→ **YOUR TASKS**:
1. Summarize the forum post about work boots in two sentences.
2. Write out the stretch of the forum post about work boots from "I have a older" through "casual dress occasions.", word for word.

I saw a brand new pair of work boots behind the glass display cabinet and asked to try them on. The brand was Nick's. I never heard of the brand before, but when I saw that they were handmade in the USA I thought they would be worth the $40 price tag and they fit me perfectly.




At the time it was obvious they were brand new. After I got home I researched the brand and was surprised that they cost $470 when new. I decided to keep them, and have been wearing them most of the weekend. They even came with a unused 2nd set of Kevlar laces.

I have a older set of Redwings I was keeping in nice condition, But now the Redwings will become my work boots, and I will keep these Nicks boots in nice condition for casual dress occasions.


----------



## MarkKBike (Sep 6, 2021)

→ **DATASET SECTION**:
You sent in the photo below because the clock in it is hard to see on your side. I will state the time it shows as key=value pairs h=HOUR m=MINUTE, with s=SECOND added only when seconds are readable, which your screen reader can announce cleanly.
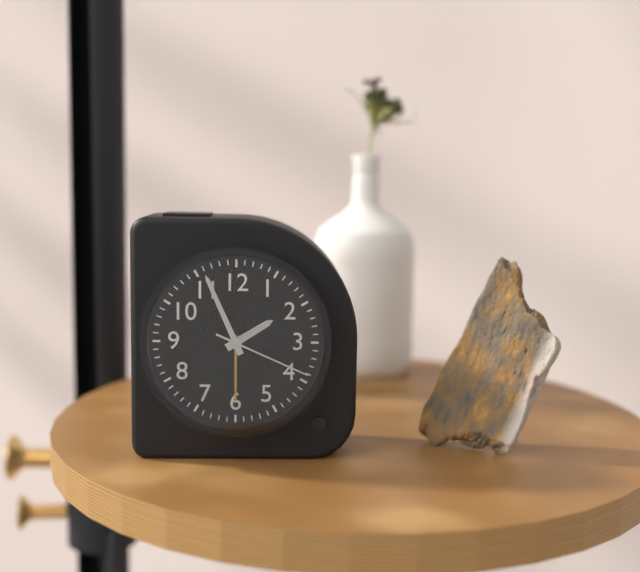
h=1 m=56 s=19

→ **THE SOLUTIONS**:
1. The writer found a brand-new pair of handmade American Nick's work boots in a display cabinet, thought they were worth the $40 price tag, and later learned they cost $470 new and came with an unused second set of Kevlar laces. The writer decided to keep them, wore them most of the weekend, and plans to save them for casual dress occasions while an older pair of Redwings becomes the work boots.

2.
I have a older set of Redwings I was keeping in nice condition, But now the Redwings will become my work boots, and I will keep these Nicks boots in nice condition for casual dress occasions.